Re: [wmii] summary of some #wmii talk on 2006-03-02

From: John Nowak <john_AT_johnnowak.com>
Date: Mon, 6 Mar 2006 22:09:43 -0500

On Mar 6, 2006, at 4:24 PM, Karl Guertin wrote:

> On 3/4/06, Anselm R. Garbe <garbeam_AT_wmii.de> wrote:
>> And as we wrote in dynamic WM, I really doubt, that static
>> layouts ever will properly work and can be easily adapted to new
>> requirements or frequently changing tasks.
>
> By explicitly arranging my windows into an extremely static setup, I
> know, without thinking, how to get to any window on my computer
> without having to search for the window. This optimizes window
> switching, which occurs during normal workflow and so optimizing it is
> far more important.

I largely agree. There will occasionally be a point where I need to,
at the end of some task, open up some program to complete the task at
hand (maybe a terminal window to check something in via darcs or
upload something via ftp), but it is actually very rare generally
speaking that I'm changing window positions in the middle of any
task. Or more precisely, I don't *want* them to change.

> Think about how easy it is to work with two windows using the MS
> Windows, Mac OS X, or Metacity window managers. You alt+tab between
> the two without thinking about it, it's a O(1) operation. When you add
> a third window, the process breaks down and you must search through a
> window listing to get to the third window. This introduces a new task
> and interrupts workflow, it's an O(n) operation even not considering
> the workflow interruption.

This is not avoidable if you're going to have windows with separate
focus. In OS X, you have the Exposť feature which shows as-large-as-
possible versions of every window on the screen (or just every window
for the current application) at once without overlapping, which is as
close to a O(1) operation as you're going to get. The ease of visual
identification coupled with (generally very descriptive) names make
this fast.

I think what is critical in OS X is that 90% of time, when you switch
to some program, you want it to bring up the frontmost window which
is what it does by default. Getting the window you want then is 90%
of the time as simple as clicking the right icon in the dock or
command-tabbing to it (or even holding command-tab and hovering over
it on the selector that appears very large and in the middle of the
screen). This is, of course, very fast and requires little thought.

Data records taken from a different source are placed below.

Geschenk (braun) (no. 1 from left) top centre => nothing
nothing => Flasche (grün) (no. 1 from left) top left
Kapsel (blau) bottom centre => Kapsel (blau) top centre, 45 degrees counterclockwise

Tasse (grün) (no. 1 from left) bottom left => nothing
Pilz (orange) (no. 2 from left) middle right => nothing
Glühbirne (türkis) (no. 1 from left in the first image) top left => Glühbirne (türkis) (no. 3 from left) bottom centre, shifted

The presence of an O(n) operation is not worth worrying about
provided that:
1. n is small (generally under 8 or broken up into multiple groups
less than 8 (i.e. windows sorted by application in the dock)
2. windows are easily identifiable (i.e. they're not hidden on a
different page, they don't all look similar (like xterms do), and use
iconography when possible (humans are good with images, period --
that's how we've evolved))
3. the physical interaction is minimal and easy (like holding
command-tab, hovering over a LARGE target, and releasing the keys --
as opposed to gnome where you click the small program in the taskbar,
and then have to move the mouse again to click a small menu entry)
4. the windows aren't moving around all over the place so you can use
your brain to remember where something was located

> Using my wmi setup I can switch between at least 8 windows as an O(1)
> operation and no workflow interruption, which is the only reason I use
> wmi rather than a more mainstream window manager. This is not possible
> using wmii, as the window manager rearranges windows all over the
> place so jumping to a given window involves finding the window,
> providing no benefit over more mainstream window managers. Switching
> between windows is an O(n) operation in wmii and not tacit at all.

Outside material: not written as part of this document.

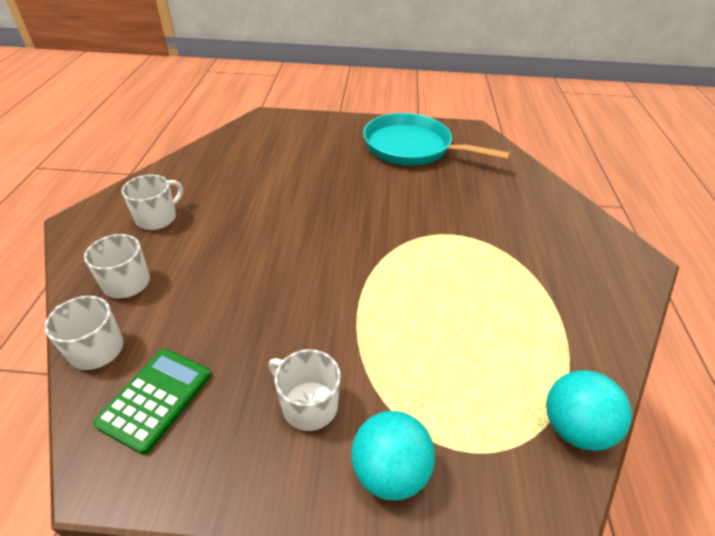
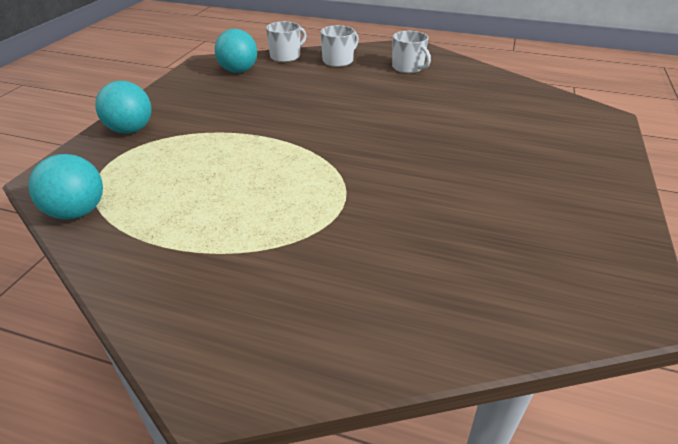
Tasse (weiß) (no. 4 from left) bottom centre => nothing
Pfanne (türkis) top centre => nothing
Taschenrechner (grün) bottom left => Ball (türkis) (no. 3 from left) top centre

I, like you, want a more static interface. Right now, due to the
rearrangement of windows, I need to look for the right window each
time. It shouldn't be underestimated how frustrating this is for a
human -- Things generally should be where you left them. To be
honest, I am MUCH more interested in the non-overlapping features of
WMII than I am the "dynamic" features. Truth be told, I really just
want a great interface for command line and curses-based programs
(vi, mutt, bsflite (a great AIM chat client), links2 on occasion, man
pages, file manipulation, etc).

Let me sum it up like this:

OS X is like my desk in real life. Everything is kind of a mess, and
some things are under other things, but I know where everything is
exactly.

Wmii is like my desk, except that my girlfriend just organized
everything for me while I was in the bathroom. Everything is in a
straight line, there are no big piles, and she removed the box of
cookies (that I was still eating). Sure she does a good job, but it
gets tiresome having to relearn my desk every time I go to the bathroom.